■ **PROBLEM**
Exactly as written, return every line of the data below apart from the pictures.

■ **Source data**
-- Opening Marker --

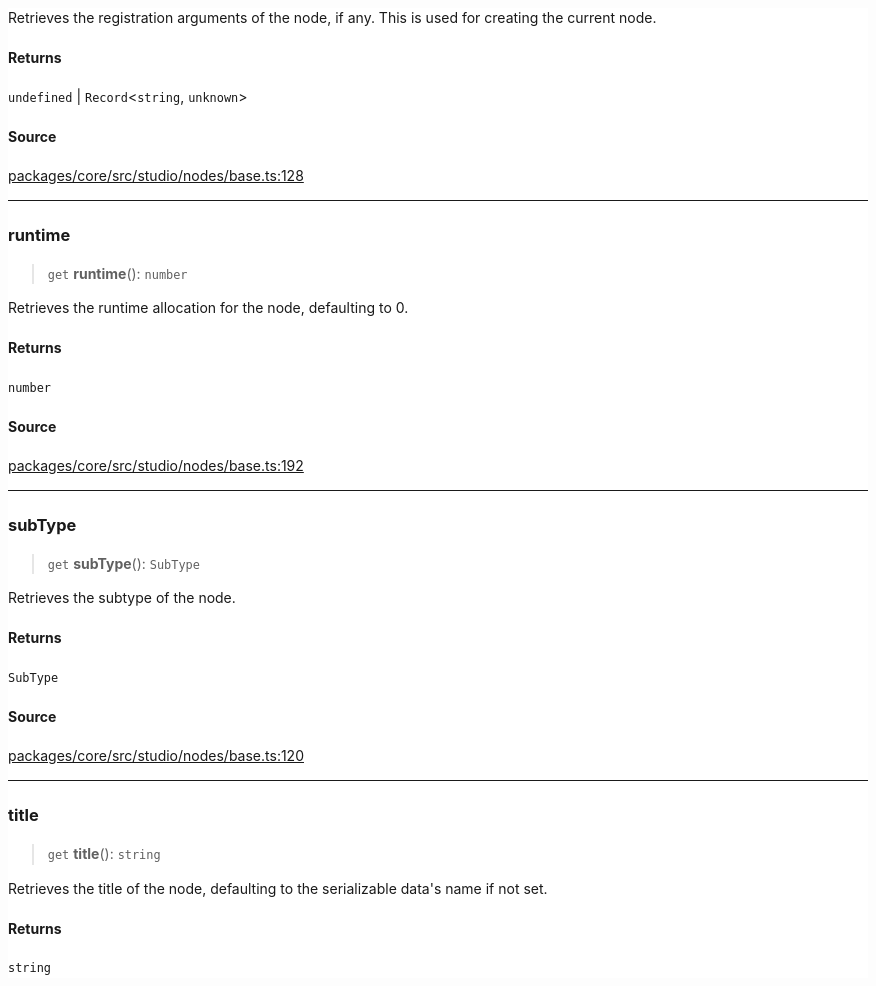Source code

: Retrieves the registration arguments of the node, if any.
This is used for creating the current node.

#### Returns

`undefined` \| `Record`\<`string`, `unknown`\>

#### Source

[packages/core/src/studio/nodes/base.ts:128](https://github.com/VictorS67/encre/blob/c09849eb59af073bf23be826a912f2ba4f635f93/packages/core/src/studio/nodes/base.ts#L128)

***

### runtime

> `get` **runtime**(): `number`

Retrieves the runtime allocation for the node, defaulting to 0.

#### Returns

`number`

#### Source

[packages/core/src/studio/nodes/base.ts:192](https://github.com/VictorS67/encre/blob/c09849eb59af073bf23be826a912f2ba4f635f93/packages/core/src/studio/nodes/base.ts#L192)

***

### subType

> `get` **subType**(): `SubType`

Retrieves the subtype of the node.

#### Returns

`SubType`

#### Source

[packages/core/src/studio/nodes/base.ts:120](https://github.com/VictorS67/encre/blob/c09849eb59af073bf23be826a912f2ba4f635f93/packages/core/src/studio/nodes/base.ts#L120)

***

### title

> `get` **title**(): `string`

Retrieves the title of the node, defaulting to the serializable data's name if not set.

#### Returns

`string`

-- Closing Marker --

■ **WRITTEN ANSWER**
Source code

: Retrieves the registration arguments of the node, if any.
This is used for creating the current node.

#### Returns

`undefined` \| `Record`\<`string`, `unknown`\>

#### Source

[packages/core/src/studio/nodes/base.ts:128](https://github.com/VictorS67/encre/blob/c09849eb59af073bf23be826a912f2ba4f635f93/packages/core/src/studio/nodes/base.ts#L128)

***

### runtime

> `get` **runtime**(): `number`

Retrieves the runtime allocation for the node, defaulting to 0.

#### Returns

`number`

#### Source

[packages/core/src/studio/nodes/base.ts:192](https://github.com/VictorS67/encre/blob/c09849eb59af073bf23be826a912f2ba4f635f93/packages/core/src/studio/nodes/base.ts#L192)

***

### subType

> `get` **subType**(): `SubType`

Retrieves the subtype of the node.

#### Returns

`SubType`

#### Source

[packages/core/src/studio/nodes/base.ts:120](https://github.com/VictorS67/encre/blob/c09849eb59af073bf23be826a912f2ba4f635f93/packages/core/src/studio/nodes/base.ts#L120)

***

### title

> `get` **title**(): `string`

Retrieves the title of the node, defaulting to the serializable data's name if not set.

#### Returns

`string`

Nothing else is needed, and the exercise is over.